From this blogger’s perspective Clinton wins the Iowa caucuses while Bernie hits a solid wall in South Carolina and onwards as African-Americans and Hispanics strongly support Clinton.   Meanwhile there will be a concerted effort in the weeks to come to downsize the GOP candidates so a viable establishment contender can go on-one-on with Trump.

In the end Bloomberg will not run and Trump will not be the GOP nominee.

Still the $1 billion question is fun to ponder.

Legalizing Pot Remains Bad Idea

Former New York Mayor Michael Bloomberg nails the answer.

When an audience member asked the 72-year-old Bloomberg about Colorado marijuana, he responded that it was a terrible idea, one that is hurting the developing minds of children. Though he admitted to smoking a joint in the 1960s, he said the drug is more accessible and more damaging today.

“What are we going to say in 10 years when we see all these kids whose IQs are 5 and 10 points lower than they would have been?” he asked. “I couldn’t feel more strongly about it, and my girlfriend says it’s no different than alcohol. It is different than alcohol. This is one of the stupider things that’s happening across our country.”
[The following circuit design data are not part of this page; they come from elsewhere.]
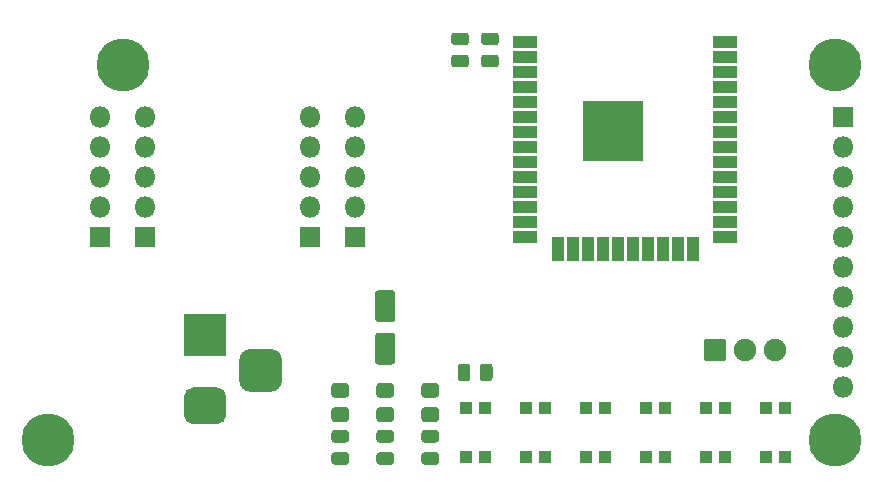
<source format=gbr>
%TF.GenerationSoftware,KiCad,Pcbnew,(5.1.6-0-10_14)*%
%TF.CreationDate,2020-11-11T01:37:45-06:00*%
%TF.ProjectId,kbxLEDController-16ch,6b62784c-4544-4436-9f6e-74726f6c6c65,rev?*%
%TF.SameCoordinates,Original*%
%TF.FileFunction,Soldermask,Top*%
%TF.FilePolarity,Negative*%
%FSLAX46Y46*%
G04 Gerber Fmt 4.6, Leading zero omitted, Abs format (unit mm)*
G04 Created by KiCad (PCBNEW (5.1.6-0-10_14)) date 2020-11-11 01:37:45*
%MOMM*%
%LPD*%
G01*
G04 APERTURE LIST*
%ADD10C,1.900000*%
%ADD11O,1.800000X1.800000*%
%ADD12R,1.800000X1.800000*%
%ADD13C,4.500000*%
%ADD14C,0.800000*%
%ADD15R,2.100000X1.000000*%
%ADD16R,1.000000X2.100000*%
%ADD17R,5.100000X5.100000*%
%ADD18R,1.100000X1.000000*%
%ADD19R,3.600000X3.600000*%
G04 APERTURE END LIST*
%TO.C,C2*%
G36*
G01*
X134466250Y-75800000D02*
X133503750Y-75800000D01*
G75*
G02*
X133235000Y-75531250I0J268750D01*
G01*
X133235000Y-74993750D01*
G75*
G02*
X133503750Y-74725000I268750J0D01*
G01*
X134466250Y-74725000D01*
G75*
G02*
X134735000Y-74993750I0J-268750D01*
G01*
X134735000Y-75531250D01*
G75*
G02*
X134466250Y-75800000I-268750J0D01*
G01*
G37*
G36*
G01*
X134466250Y-77675000D02*
X133503750Y-77675000D01*
G75*
G02*
X133235000Y-77406250I0J268750D01*
G01*
X133235000Y-76868750D01*
G75*
G02*
X133503750Y-76600000I268750J0D01*
G01*
X134466250Y-76600000D01*
G75*
G02*
X134735000Y-76868750I0J-268750D01*
G01*
X134735000Y-77406250D01*
G75*
G02*
X134466250Y-77675000I-268750J0D01*
G01*
G37*
%TD*%
%TO.C,U3*%
G36*
G01*
X154625000Y-102285900D02*
X154625000Y-100914100D01*
G75*
G02*
X154889100Y-100650000I264100J0D01*
G01*
X156260900Y-100650000D01*
G75*
G02*
X156525000Y-100914100I0J-264100D01*
G01*
X156525000Y-102285900D01*
G75*
G02*
X156260900Y-102550000I-264100J0D01*
G01*
X154889100Y-102550000D01*
G75*
G02*
X154625000Y-102285900I0J264100D01*
G01*
G37*
D10*
X158115000Y-101600000D03*
X160655000Y-101600000D03*
%TD*%
D11*
%TO.C,J6*%
X166370000Y-104775000D03*
X166370000Y-102235000D03*
X166370000Y-99695000D03*
X166370000Y-97155000D03*
X166370000Y-94615000D03*
X166370000Y-92075000D03*
X166370000Y-89535000D03*
X166370000Y-86995000D03*
X166370000Y-84455000D03*
D12*
X166370000Y-81915000D03*
%TD*%
D13*
%TO.C,H4*%
X165735000Y-109220000D03*
D14*
X167385000Y-109220000D03*
X166901726Y-110386726D03*
X165735000Y-110870000D03*
X164568274Y-110386726D03*
X164085000Y-109220000D03*
X164568274Y-108053274D03*
X165735000Y-107570000D03*
X166901726Y-108053274D03*
%TD*%
%TO.C,H3*%
X100226726Y-108053274D03*
X99060000Y-107570000D03*
X97893274Y-108053274D03*
X97410000Y-109220000D03*
X97893274Y-110386726D03*
X99060000Y-110870000D03*
X100226726Y-110386726D03*
X100710000Y-109220000D03*
D13*
X99060000Y-109220000D03*
%TD*%
D14*
%TO.C,H2*%
X166901726Y-76303274D03*
X165735000Y-75820000D03*
X164568274Y-76303274D03*
X164085000Y-77470000D03*
X164568274Y-78636726D03*
X165735000Y-79120000D03*
X166901726Y-78636726D03*
X167385000Y-77470000D03*
D13*
X165735000Y-77470000D03*
%TD*%
D14*
%TO.C,H1*%
X106576726Y-76303274D03*
X105410000Y-75820000D03*
X104243274Y-76303274D03*
X103760000Y-77470000D03*
X104243274Y-78636726D03*
X105410000Y-79120000D03*
X106576726Y-78636726D03*
X107060000Y-77470000D03*
D13*
X105410000Y-77470000D03*
%TD*%
D15*
%TO.C,U1*%
X156455000Y-75565000D03*
X156455000Y-76835000D03*
X156455000Y-78105000D03*
X156455000Y-79375000D03*
X156455000Y-80645000D03*
X156455000Y-81915000D03*
X156455000Y-83185000D03*
X156455000Y-84455000D03*
X156455000Y-85725000D03*
X156455000Y-86995000D03*
X156455000Y-88265000D03*
X156455000Y-89535000D03*
X156455000Y-90805000D03*
X156455000Y-92075000D03*
D16*
X153670000Y-93075000D03*
X152400000Y-93075000D03*
X151130000Y-93075000D03*
X149860000Y-93075000D03*
X148590000Y-93075000D03*
X147320000Y-93075000D03*
X146050000Y-93075000D03*
X144780000Y-93075000D03*
X143510000Y-93075000D03*
X142240000Y-93075000D03*
D15*
X139455000Y-92075000D03*
X139455000Y-90805000D03*
X139455000Y-89535000D03*
X139455000Y-88265000D03*
X139455000Y-86995000D03*
X139455000Y-85725000D03*
X139455000Y-84455000D03*
X139455000Y-83185000D03*
X139455000Y-81915000D03*
X139455000Y-80645000D03*
X139455000Y-79375000D03*
X139455000Y-78105000D03*
X139455000Y-76835000D03*
X139455000Y-75565000D03*
D17*
X146955000Y-83065000D03*
%TD*%
D18*
%TO.C,SW6*%
X156375000Y-106535000D03*
X154775000Y-106535000D03*
X156375000Y-110635000D03*
X154775000Y-110635000D03*
%TD*%
%TO.C,SW5*%
X161455000Y-106535000D03*
X159855000Y-106535000D03*
X161455000Y-110635000D03*
X159855000Y-110635000D03*
%TD*%
%TO.C,SW4*%
X146215000Y-106535000D03*
X144615000Y-106535000D03*
X146215000Y-110635000D03*
X144615000Y-110635000D03*
%TD*%
%TO.C,SW3*%
X151295000Y-106535000D03*
X149695000Y-106535000D03*
X151295000Y-110635000D03*
X149695000Y-110635000D03*
%TD*%
%TO.C,SW2*%
X141135000Y-106535000D03*
X139535000Y-106535000D03*
X141135000Y-110635000D03*
X139535000Y-110635000D03*
%TD*%
%TO.C,SW1*%
X136055000Y-106535000D03*
X134455000Y-106535000D03*
X136055000Y-110635000D03*
X134455000Y-110635000D03*
%TD*%
%TO.C,R3*%
G36*
G01*
X130966738Y-106445000D02*
X131923262Y-106445000D01*
G75*
G02*
X132195000Y-106716738I0J-271738D01*
G01*
X132195000Y-107423262D01*
G75*
G02*
X131923262Y-107695000I-271738J0D01*
G01*
X130966738Y-107695000D01*
G75*
G02*
X130695000Y-107423262I0J271738D01*
G01*
X130695000Y-106716738D01*
G75*
G02*
X130966738Y-106445000I271738J0D01*
G01*
G37*
G36*
G01*
X130966738Y-104395000D02*
X131923262Y-104395000D01*
G75*
G02*
X132195000Y-104666738I0J-271738D01*
G01*
X132195000Y-105373262D01*
G75*
G02*
X131923262Y-105645000I-271738J0D01*
G01*
X130966738Y-105645000D01*
G75*
G02*
X130695000Y-105373262I0J271738D01*
G01*
X130695000Y-104666738D01*
G75*
G02*
X130966738Y-104395000I271738J0D01*
G01*
G37*
%TD*%
%TO.C,R2*%
G36*
G01*
X127156738Y-106445000D02*
X128113262Y-106445000D01*
G75*
G02*
X128385000Y-106716738I0J-271738D01*
G01*
X128385000Y-107423262D01*
G75*
G02*
X128113262Y-107695000I-271738J0D01*
G01*
X127156738Y-107695000D01*
G75*
G02*
X126885000Y-107423262I0J271738D01*
G01*
X126885000Y-106716738D01*
G75*
G02*
X127156738Y-106445000I271738J0D01*
G01*
G37*
G36*
G01*
X127156738Y-104395000D02*
X128113262Y-104395000D01*
G75*
G02*
X128385000Y-104666738I0J-271738D01*
G01*
X128385000Y-105373262D01*
G75*
G02*
X128113262Y-105645000I-271738J0D01*
G01*
X127156738Y-105645000D01*
G75*
G02*
X126885000Y-105373262I0J271738D01*
G01*
X126885000Y-104666738D01*
G75*
G02*
X127156738Y-104395000I271738J0D01*
G01*
G37*
%TD*%
%TO.C,R1*%
G36*
G01*
X123346738Y-106445000D02*
X124303262Y-106445000D01*
G75*
G02*
X124575000Y-106716738I0J-271738D01*
G01*
X124575000Y-107423262D01*
G75*
G02*
X124303262Y-107695000I-271738J0D01*
G01*
X123346738Y-107695000D01*
G75*
G02*
X123075000Y-107423262I0J271738D01*
G01*
X123075000Y-106716738D01*
G75*
G02*
X123346738Y-106445000I271738J0D01*
G01*
G37*
G36*
G01*
X123346738Y-104395000D02*
X124303262Y-104395000D01*
G75*
G02*
X124575000Y-104666738I0J-271738D01*
G01*
X124575000Y-105373262D01*
G75*
G02*
X124303262Y-105645000I-271738J0D01*
G01*
X123346738Y-105645000D01*
G75*
G02*
X123075000Y-105373262I0J271738D01*
G01*
X123075000Y-104666738D01*
G75*
G02*
X123346738Y-104395000I271738J0D01*
G01*
G37*
%TD*%
D12*
%TO.C,J4*%
X125095000Y-92075000D03*
D11*
X125095000Y-89535000D03*
X125095000Y-86995000D03*
X125095000Y-84455000D03*
X125095000Y-81915000D03*
%TD*%
D12*
%TO.C,J3*%
X121285000Y-92075000D03*
D11*
X121285000Y-89535000D03*
X121285000Y-86995000D03*
X121285000Y-84455000D03*
X121285000Y-81915000D03*
%TD*%
%TO.C,J2*%
X107315000Y-81915000D03*
X107315000Y-84455000D03*
X107315000Y-86995000D03*
X107315000Y-89535000D03*
D12*
X107315000Y-92075000D03*
%TD*%
D11*
%TO.C,J1*%
X103505000Y-81915000D03*
X103505000Y-84455000D03*
X103505000Y-86995000D03*
X103505000Y-89535000D03*
D12*
X103505000Y-92075000D03*
%TD*%
D19*
%TO.C,J5*%
X112395000Y-100330000D03*
G36*
G01*
X113420000Y-107880000D02*
X111370000Y-107880000D01*
G75*
G02*
X110595000Y-107105000I0J775000D01*
G01*
X110595000Y-105555000D01*
G75*
G02*
X111370000Y-104780000I775000J0D01*
G01*
X113420000Y-104780000D01*
G75*
G02*
X114195000Y-105555000I0J-775000D01*
G01*
X114195000Y-107105000D01*
G75*
G02*
X113420000Y-107880000I-775000J0D01*
G01*
G37*
G36*
G01*
X117995000Y-105130000D02*
X116195000Y-105130000D01*
G75*
G02*
X115295000Y-104230000I0J900000D01*
G01*
X115295000Y-102430000D01*
G75*
G02*
X116195000Y-101530000I900000J0D01*
G01*
X117995000Y-101530000D01*
G75*
G02*
X118895000Y-102430000I0J-900000D01*
G01*
X118895000Y-104230000D01*
G75*
G02*
X117995000Y-105130000I-900000J0D01*
G01*
G37*
%TD*%
%TO.C,D4*%
G36*
G01*
X131926250Y-109455000D02*
X130963750Y-109455000D01*
G75*
G02*
X130695000Y-109186250I0J268750D01*
G01*
X130695000Y-108648750D01*
G75*
G02*
X130963750Y-108380000I268750J0D01*
G01*
X131926250Y-108380000D01*
G75*
G02*
X132195000Y-108648750I0J-268750D01*
G01*
X132195000Y-109186250D01*
G75*
G02*
X131926250Y-109455000I-268750J0D01*
G01*
G37*
G36*
G01*
X131926250Y-111330000D02*
X130963750Y-111330000D01*
G75*
G02*
X130695000Y-111061250I0J268750D01*
G01*
X130695000Y-110523750D01*
G75*
G02*
X130963750Y-110255000I268750J0D01*
G01*
X131926250Y-110255000D01*
G75*
G02*
X132195000Y-110523750I0J-268750D01*
G01*
X132195000Y-111061250D01*
G75*
G02*
X131926250Y-111330000I-268750J0D01*
G01*
G37*
%TD*%
%TO.C,D3*%
G36*
G01*
X128116250Y-109455000D02*
X127153750Y-109455000D01*
G75*
G02*
X126885000Y-109186250I0J268750D01*
G01*
X126885000Y-108648750D01*
G75*
G02*
X127153750Y-108380000I268750J0D01*
G01*
X128116250Y-108380000D01*
G75*
G02*
X128385000Y-108648750I0J-268750D01*
G01*
X128385000Y-109186250D01*
G75*
G02*
X128116250Y-109455000I-268750J0D01*
G01*
G37*
G36*
G01*
X128116250Y-111330000D02*
X127153750Y-111330000D01*
G75*
G02*
X126885000Y-111061250I0J268750D01*
G01*
X126885000Y-110523750D01*
G75*
G02*
X127153750Y-110255000I268750J0D01*
G01*
X128116250Y-110255000D01*
G75*
G02*
X128385000Y-110523750I0J-268750D01*
G01*
X128385000Y-111061250D01*
G75*
G02*
X128116250Y-111330000I-268750J0D01*
G01*
G37*
%TD*%
%TO.C,D2*%
G36*
G01*
X124306250Y-109455000D02*
X123343750Y-109455000D01*
G75*
G02*
X123075000Y-109186250I0J268750D01*
G01*
X123075000Y-108648750D01*
G75*
G02*
X123343750Y-108380000I268750J0D01*
G01*
X124306250Y-108380000D01*
G75*
G02*
X124575000Y-108648750I0J-268750D01*
G01*
X124575000Y-109186250D01*
G75*
G02*
X124306250Y-109455000I-268750J0D01*
G01*
G37*
G36*
G01*
X124306250Y-111330000D02*
X123343750Y-111330000D01*
G75*
G02*
X123075000Y-111061250I0J268750D01*
G01*
X123075000Y-110523750D01*
G75*
G02*
X123343750Y-110255000I268750J0D01*
G01*
X124306250Y-110255000D01*
G75*
G02*
X124575000Y-110523750I0J-268750D01*
G01*
X124575000Y-111061250D01*
G75*
G02*
X124306250Y-111330000I-268750J0D01*
G01*
G37*
%TD*%
%TO.C,C3*%
G36*
G01*
X128219375Y-99245000D02*
X127050625Y-99245000D01*
G75*
G02*
X126785000Y-98979375I0J265625D01*
G01*
X126785000Y-96810625D01*
G75*
G02*
X127050625Y-96545000I265625J0D01*
G01*
X128219375Y-96545000D01*
G75*
G02*
X128485000Y-96810625I0J-265625D01*
G01*
X128485000Y-98979375D01*
G75*
G02*
X128219375Y-99245000I-265625J0D01*
G01*
G37*
G36*
G01*
X128219375Y-102845000D02*
X127050625Y-102845000D01*
G75*
G02*
X126785000Y-102579375I0J265625D01*
G01*
X126785000Y-100410625D01*
G75*
G02*
X127050625Y-100145000I265625J0D01*
G01*
X128219375Y-100145000D01*
G75*
G02*
X128485000Y-100410625I0J-265625D01*
G01*
X128485000Y-102579375D01*
G75*
G02*
X128219375Y-102845000I-265625J0D01*
G01*
G37*
%TD*%
%TO.C,C1*%
G36*
G01*
X137006250Y-75800000D02*
X136043750Y-75800000D01*
G75*
G02*
X135775000Y-75531250I0J268750D01*
G01*
X135775000Y-74993750D01*
G75*
G02*
X136043750Y-74725000I268750J0D01*
G01*
X137006250Y-74725000D01*
G75*
G02*
X137275000Y-74993750I0J-268750D01*
G01*
X137275000Y-75531250D01*
G75*
G02*
X137006250Y-75800000I-268750J0D01*
G01*
G37*
G36*
G01*
X137006250Y-77675000D02*
X136043750Y-77675000D01*
G75*
G02*
X135775000Y-77406250I0J268750D01*
G01*
X135775000Y-76868750D01*
G75*
G02*
X136043750Y-76600000I268750J0D01*
G01*
X137006250Y-76600000D01*
G75*
G02*
X137275000Y-76868750I0J-268750D01*
G01*
X137275000Y-77406250D01*
G75*
G02*
X137006250Y-77675000I-268750J0D01*
G01*
G37*
%TD*%
%TO.C,C6*%
G36*
G01*
X136730000Y-103023750D02*
X136730000Y-103986250D01*
G75*
G02*
X136461250Y-104255000I-268750J0D01*
G01*
X135923750Y-104255000D01*
G75*
G02*
X135655000Y-103986250I0J268750D01*
G01*
X135655000Y-103023750D01*
G75*
G02*
X135923750Y-102755000I268750J0D01*
G01*
X136461250Y-102755000D01*
G75*
G02*
X136730000Y-103023750I0J-268750D01*
G01*
G37*
G36*
G01*
X134855000Y-103023750D02*
X134855000Y-103986250D01*
G75*
G02*
X134586250Y-104255000I-268750J0D01*
G01*
X134048750Y-104255000D01*
G75*
G02*
X133780000Y-103986250I0J268750D01*
G01*
X133780000Y-103023750D01*
G75*
G02*
X134048750Y-102755000I268750J0D01*
G01*
X134586250Y-102755000D01*
G75*
G02*
X134855000Y-103023750I0J-268750D01*
G01*
G37*
%TD*%
M02*

</source>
Is Michael Bloomberg Trying To Buy The New York Times?

Just most interesting.

For years now, it has been speculated in media circles that Mike Bloomberg could be a white knight and save The New York Times. Now it appears he may actually have tried to do it. FishbowlNY New York reported that Bloomberg tried to buy the company, but Times publisher Arthur Sulzberger rebuffed him. As with any rumor of this size, both sides deny this happened. A Times spokesperson told New York that Sulzberger “can’t remember the last time he spoke with Bloomberg.” New York Post The former mayor — who founded financial news agency Bloomberg News in 1990 — reportedly told Sulzberger near the end of his tenure that he wanted to buy the struggling paper. Bloomberg’s longtime political adviser Kevin Sheekey is said to be the driving force behind a potential deal. Re/code The Times may not be for sale today, but that could change soon. The company’s executives, including CEO Mark Thompson, have done a deft job of managing costs and paying down debt, but they still had to lay off staff after its app strategy wasn’t quite working.

$50 Million Challenge To The N.R.A.

I have long felt the debate in the nation about guns and gun violence is truly taking place, and not as lop-sided as the leading pro-gun lobbyists would like to have everyone think.  Akin to the way the Wisconsin Tavern League works to castrate state officials the NRA has done the same with our gun violence policy.   Though we do not have tough enough drunk driving laws does not mean there is not a strong constituency for more control of the issue.  The same goes for gun violence.

That is why today I am thrilled former New York City Mayor Michael Bloomberg will spend $50 million this year building a nationwide grass-roots network to motivate voters who feel strongly about curbing gun violence.   Like others around the nation I know there is a welcoming of this news as there is indeed a social need to get a clear political message out to not only balance the falsehoods of the NRA, but to then lead to political changes to allow for gun control measures to be enacted into law.

While it is an uphill climb, every trek starts with a first step.   In this case a $50 million step!

Much of the money will be put into an unseen field operation, an idea I very much concur with as I know this to be effective.  Consider the way gay marriage has been moving forward in this nation, and know that much of the credit goes not to large billboards or flashy advertising, but the one-on-one field operations that puts conversations in play and allows for mobilizing like-minded citizens to act for the social good.

As an advocate of strict gun control I very much applaud the investment Bloomberg has put into this project.